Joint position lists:
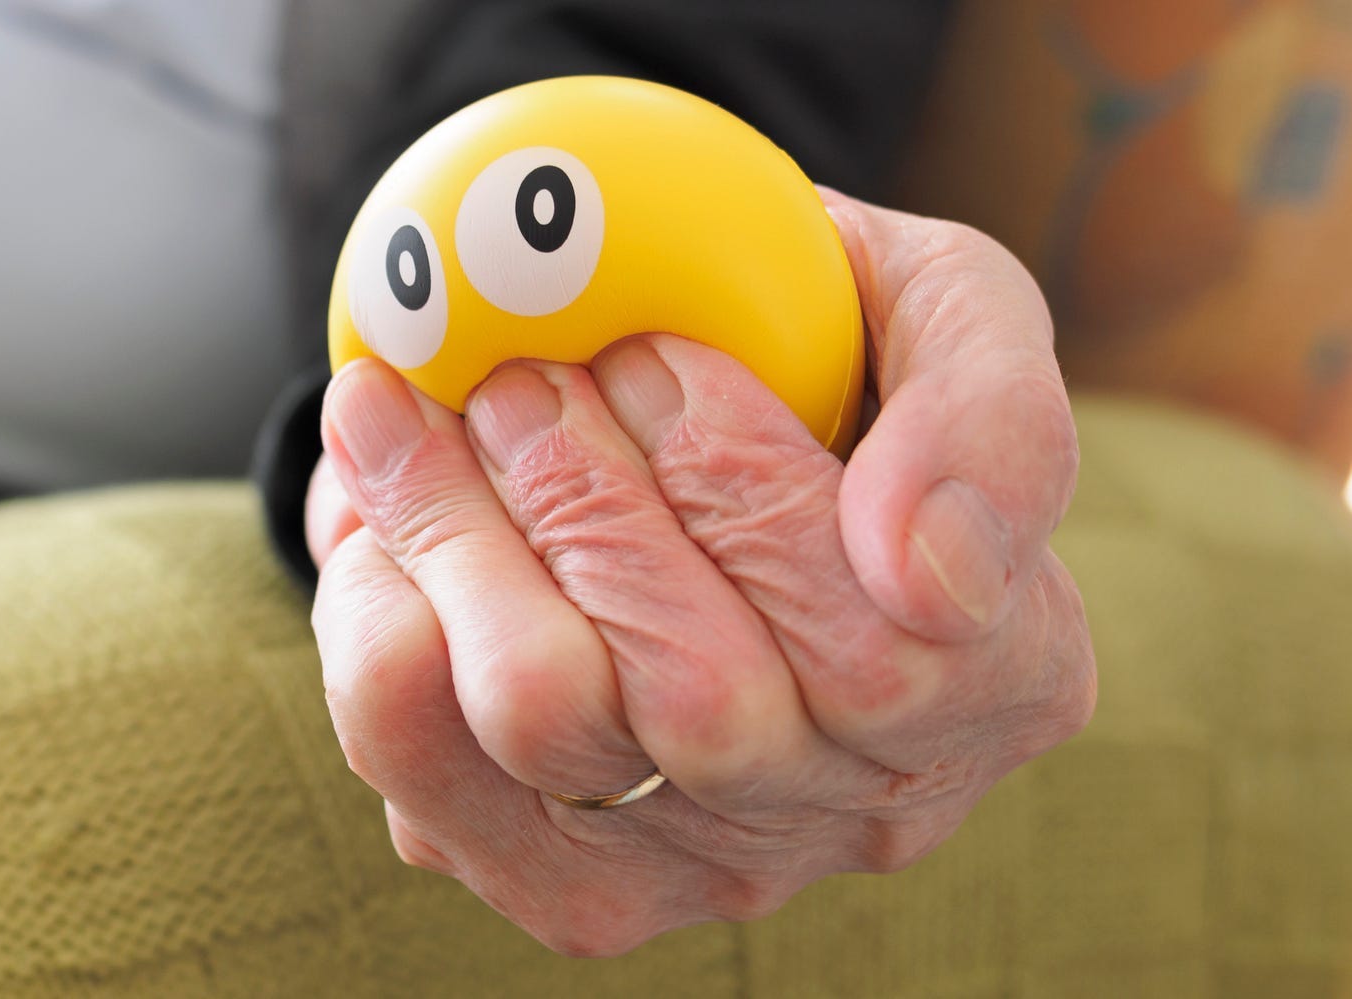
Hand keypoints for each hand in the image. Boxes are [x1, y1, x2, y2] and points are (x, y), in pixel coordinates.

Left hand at [306, 191, 1095, 955]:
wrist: (658, 442)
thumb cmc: (815, 351)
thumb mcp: (939, 310)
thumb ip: (989, 412)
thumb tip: (926, 574)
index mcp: (1004, 682)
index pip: (881, 649)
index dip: (737, 484)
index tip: (653, 349)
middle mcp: (865, 809)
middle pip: (703, 699)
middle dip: (584, 495)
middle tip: (524, 374)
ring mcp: (704, 867)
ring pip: (547, 719)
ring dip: (466, 528)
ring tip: (442, 415)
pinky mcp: (549, 873)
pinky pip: (412, 748)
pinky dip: (379, 592)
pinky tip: (395, 514)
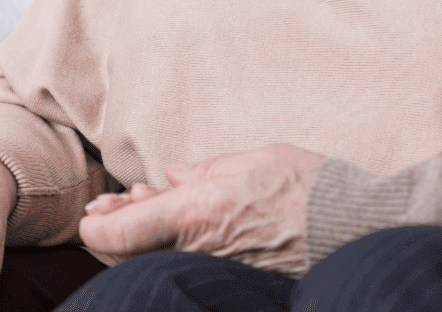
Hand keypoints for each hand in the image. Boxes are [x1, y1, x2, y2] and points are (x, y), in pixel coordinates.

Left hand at [78, 144, 324, 277]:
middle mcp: (195, 248)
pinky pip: (181, 266)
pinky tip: (175, 227)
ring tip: (144, 206)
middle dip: (110, 228)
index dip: (95, 224)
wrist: (346, 226)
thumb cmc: (305, 185)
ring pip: (151, 261)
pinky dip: (168, 248)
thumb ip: (204, 170)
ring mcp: (210, 269)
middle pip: (124, 253)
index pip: (113, 234)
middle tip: (112, 203)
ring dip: (138, 237)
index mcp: (196, 211)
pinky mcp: (227, 280)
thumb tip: (171, 176)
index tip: (98, 208)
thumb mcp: (253, 160)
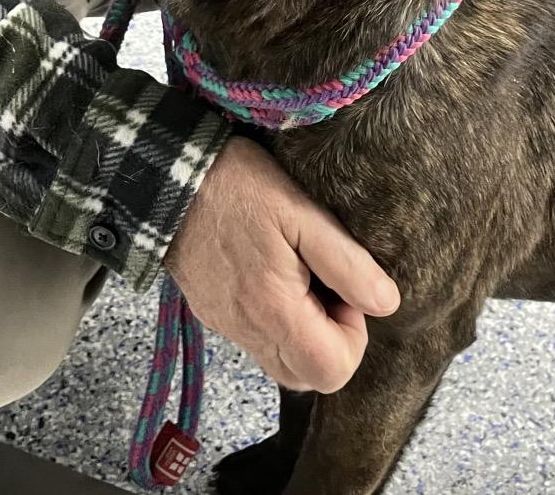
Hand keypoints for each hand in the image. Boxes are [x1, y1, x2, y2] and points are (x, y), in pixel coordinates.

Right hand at [165, 136, 400, 392]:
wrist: (168, 177)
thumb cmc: (238, 187)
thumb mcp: (302, 212)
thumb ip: (346, 263)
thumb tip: (386, 302)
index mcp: (274, 310)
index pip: (333, 371)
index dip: (354, 335)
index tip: (343, 287)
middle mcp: (248, 331)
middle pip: (309, 377)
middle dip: (332, 339)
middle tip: (326, 283)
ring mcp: (226, 325)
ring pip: (282, 363)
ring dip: (306, 332)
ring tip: (303, 276)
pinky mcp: (212, 312)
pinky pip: (257, 340)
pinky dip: (278, 322)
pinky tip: (276, 272)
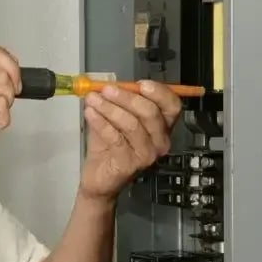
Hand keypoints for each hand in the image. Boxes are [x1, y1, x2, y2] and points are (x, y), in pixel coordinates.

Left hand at [78, 80, 181, 200]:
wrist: (98, 177)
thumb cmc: (109, 147)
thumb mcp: (114, 119)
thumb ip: (118, 102)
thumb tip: (107, 83)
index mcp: (161, 127)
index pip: (172, 106)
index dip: (159, 92)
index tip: (140, 84)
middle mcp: (159, 141)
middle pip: (150, 113)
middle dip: (126, 97)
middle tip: (106, 90)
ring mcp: (146, 155)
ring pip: (132, 124)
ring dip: (109, 108)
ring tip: (92, 100)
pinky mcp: (129, 164)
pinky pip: (115, 137)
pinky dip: (101, 122)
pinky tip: (90, 113)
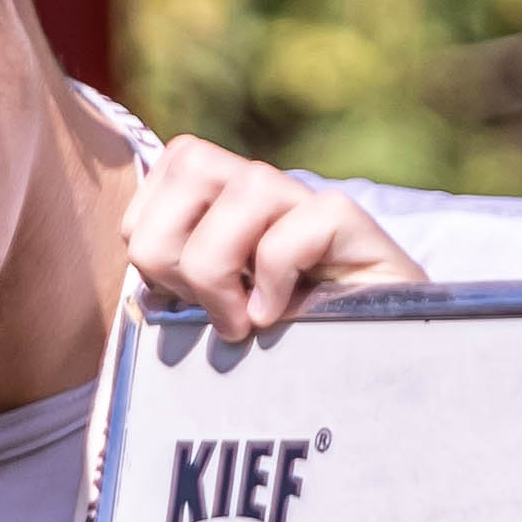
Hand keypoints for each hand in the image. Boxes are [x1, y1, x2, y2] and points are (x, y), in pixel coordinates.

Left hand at [128, 138, 427, 342]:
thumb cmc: (286, 343)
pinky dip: (274, 277)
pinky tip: (279, 315)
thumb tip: (142, 293)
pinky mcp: (353, 229)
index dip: (149, 234)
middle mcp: (265, 190)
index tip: (177, 294)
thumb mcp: (219, 314)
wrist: (379, 361)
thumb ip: (183, 288)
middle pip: (192, 161)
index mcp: (226, 199)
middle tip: (206, 306)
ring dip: (221, 265)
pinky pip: (299, 227)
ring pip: (246, 187)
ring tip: (241, 320)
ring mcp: (310, 205)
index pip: (165, 170)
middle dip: (174, 247)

> Task directions
Could you reproduce the records above exactly, leaving out the pictures?

> The answer
Hand keypoints for each hand in the image. Boxes are [x1, y1, x2, y2] and points are (x, y), in pixel coordinates.

Left hand at [306, 191, 1095, 955]:
wrist: (658, 442)
thumb cmc: (815, 351)
thumb mcp: (939, 310)
thumb ip: (989, 412)
thumb tip: (926, 574)
index mcp: (1004, 682)
index pip: (881, 649)
index dip: (737, 484)
index tip: (653, 349)
middle mcp: (865, 809)
middle pip: (703, 699)
middle dip: (584, 495)
middle tip: (524, 374)
ring mcp: (704, 867)
ring pip: (547, 719)
ring dip: (466, 528)
ring tip: (442, 415)
pinky mcp: (549, 873)
pinky pip: (412, 748)
pinky dip: (379, 592)
pinky tip: (395, 514)
Hand keypoints for each hand in the image. Boxes are [x1, y1, x2, y2] and points are (x, y), in pixel coordinates.

Left hand at [78, 144, 324, 277]:
middle mcp: (195, 248)
pinky pip: (181, 266)
pinky tip: (175, 227)
ring tip: (144, 206)
middle dip: (110, 228)
index dip: (95, 224)
wrist: (346, 226)
thumb cmc: (305, 185)
ring pip: (151, 261)
pinky dip: (168, 248)
thumb ip: (204, 170)
ring mcp: (210, 269)
middle pip: (124, 253)
index pip: (113, 234)
middle tip: (112, 203)
ring dip: (138, 237)
index mcp: (196, 211)
pinky mcp: (227, 280)
thumb tip: (171, 176)
index tip: (98, 208)
thumb mcp: (253, 160)
Hand keypoints for each hand in the image. Boxes are [x1, y1, x2, y2] and points are (x, y), in pixel coordinates.

Right hand at [165, 136, 400, 392]:
wrist: (168, 177)
thumb cmc: (238, 187)
thumb mcp: (302, 212)
thumb ip: (346, 263)
thumb tip: (386, 302)
index mcp: (274, 310)
index pip: (333, 371)
index dip: (354, 335)
index tip: (343, 287)
middle mcp: (248, 331)
middle pip: (309, 377)
middle dip: (332, 339)
middle tip: (326, 283)
ring mcp: (226, 325)
ring pip: (282, 363)
ring dip: (306, 332)
ring tip: (303, 276)
pinky mcp: (212, 312)
pinky pip: (257, 340)
pinky dip: (278, 322)
pinky tip: (276, 272)
Hand keypoints for each hand in the image. Boxes are [x1, y1, x2, y2] and points are (x, y), in pixel coordinates.

Left hand at [78, 80, 181, 200]:
wrist: (98, 177)
thumb cmc: (109, 147)
thumb mcp: (114, 119)
thumb ip: (118, 102)
thumb tip: (107, 83)
index mcp: (161, 127)
index pip: (172, 106)
index dip: (159, 92)
index tip: (140, 84)
middle mcp: (159, 141)
middle pip: (150, 113)
middle dip: (126, 97)
middle tip: (106, 90)
ring mcp: (146, 155)
ring pip: (132, 124)
ring dip: (109, 108)
ring tip: (92, 100)
pinky mcp: (129, 164)
pinky pip: (115, 137)
pinky dip: (101, 122)
pinky tip: (90, 113)
Hand keypoints for each hand in the image. Boxes are [x1, y1, x2, y2] and points are (x, y), in pixel coordinates.

Left hand at [128, 138, 427, 342]:
thumb cmc: (286, 343)
pinky dip: (274, 277)
pinky tip: (279, 315)
thumb tip: (142, 293)
pinky mcp: (353, 229)
index dip: (149, 234)
middle mcp: (265, 190)
index tip: (177, 294)
thumb mcp: (219, 314)
wrist: (379, 361)
thumb ip: (183, 288)
middle pip: (192, 161)
index mcp: (226, 199)
middle tip: (206, 306)
ring dip: (221, 265)
pinky pip: (299, 227)
ring pip: (246, 187)
ring tip: (241, 320)
ring mcp: (310, 205)
index pip: (165, 170)
middle dip: (174, 247)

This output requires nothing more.